_Source passage_:
BEGIN

Sermon from Sunday 22nd January from Phil Horscroft

Matthew 4:12-23

Merciful Father, thank you for your many blessings and I pray that my words will be acceptable in your sight and fruitful for those who hear them. Amen.

In todays Gospel reading we see our Lord Jesus setting out on the beginning of His Ministry.  He has been baptised by John the Baptist; the Holy Spirit has descended upon him like a dove;  The Lord has spoken “This is my Son, My beloved in whom I delight”; He has been tested in the wilderness and not been found wanting in any measure. Now He begins His ministry and the first thing He does is He calls His disciples, which is what I would like to examine with you today.

How does our Lord Jesus go about this task, which turns out to be one of the most important for the future of His Church.  In the reading we see our Lord Jesus leaving Nazareth and going to Capernaum, which was a small town on the shores of the Sea of Galilee near the river Jordan.  It was in the lands of Zebulun and Naphtali.  These were two of the tribes of Israel.  These lands were what we would call today frontier territories.  They were on the northern border of Israel.  In fact we know from archaeological studies that there was a customs post and a military detachment there.  The tribes of Zebulun and Naphtali had been deported by the Assyrians in the past. This must have been a catastrophic blow to the people of that area.  Even though they were eventually allowed to return they would have returned to a land now occupied by those who had moved into the vacant land. These things take generations to recover from if indeed they ever do.  Verse 16 gives us a clue as to the social and economic conditions in that land at that time.  The people who sat in darkness have seen a great light, and for those who sat in the land and shadow of death Light has dawned.  It was a strategic location from the point of view of the ministry of our Lord Jesus, because it was seen as an area very densely populated by gentiles.  Indeed this area was despised by the rest of Israel second only to the Samaritans.  But it may be, we cannot be certain, that this was all secondary to our Lord Jesus, because this is where He chooses His disciples. 

Now this in itself is a reversal of the traditions of that time.  At that time in Israel the disciple chose the rabbi, but here we see our Lord Jesus reversing the accepted order of things.  Something the people of Israel are going to see a lot of in the next three years. Something we see our Lord Jesus doing time after time after time.  Verse 17 tells us our Lord Jesus now began to preach.  “Repent, for the Kingdom of Heaven is at hand”. Now as a side note,  Matthew uses the term Kingdom of Heaven and Luke uses the term Kingdom of God. They both mean exactly the same thing, but Matthew as a Jew would not use the name of God in written or spoken form as this was forbidden to him, whereas Luke as a gentile was under no such restriction.  Hence the different terms, which both mean exactly the same thing.

But back to the matter in hand.  We see in the reading our Lord Jesus walking by the seashore and he comes upon Andrew and Simon.  We know from the Gospel of John 1: 35-42 that He has met them before and they had spent a day together.  Andrew commonly known among biblical scholars as the first disciple of our Lord Jesus had indeed been a disciple of John the Baptist.

END

[Collection entries]
BEGIN

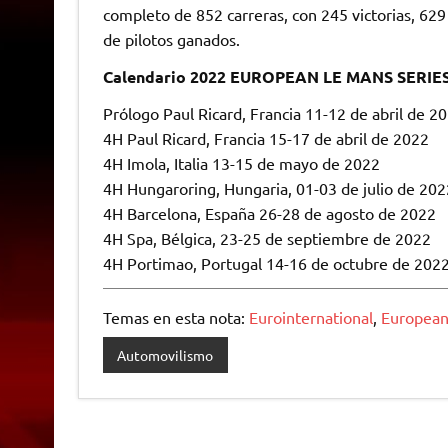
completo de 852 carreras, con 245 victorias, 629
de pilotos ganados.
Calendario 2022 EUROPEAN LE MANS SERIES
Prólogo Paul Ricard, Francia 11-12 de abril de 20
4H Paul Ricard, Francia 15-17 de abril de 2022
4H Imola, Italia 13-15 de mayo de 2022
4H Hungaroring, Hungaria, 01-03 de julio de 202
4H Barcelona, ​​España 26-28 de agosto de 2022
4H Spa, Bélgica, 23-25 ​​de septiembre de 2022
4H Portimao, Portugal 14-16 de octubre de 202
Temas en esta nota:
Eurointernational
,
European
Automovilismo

END

_Exercise_:
Change "wilderness" to "desert" in the sermon, and give the passage between "Sermon from Sunday" and "with you today.", inclusive, with that change made.

_Response to this exercise_:
Sermon from Sunday 22nd January from Phil Horscroft

Matthew 4:12-23

Merciful Father, thank you for your many blessings and I pray that my words will be acceptable in your sight and fruitful for those who hear them. Amen.

In todays Gospel reading we see our Lord Jesus setting out on the beginning of His Ministry.  He has been baptised by John the Baptist; the Holy Spirit has descended upon him like a dove;  The Lord has spoken “This is my Son, My beloved in whom I delight”; He has been tested in the desert and not been found wanting in any measure. Now He begins His ministry and the first thing He does is He calls His disciples, which is what I would like to examine with you today.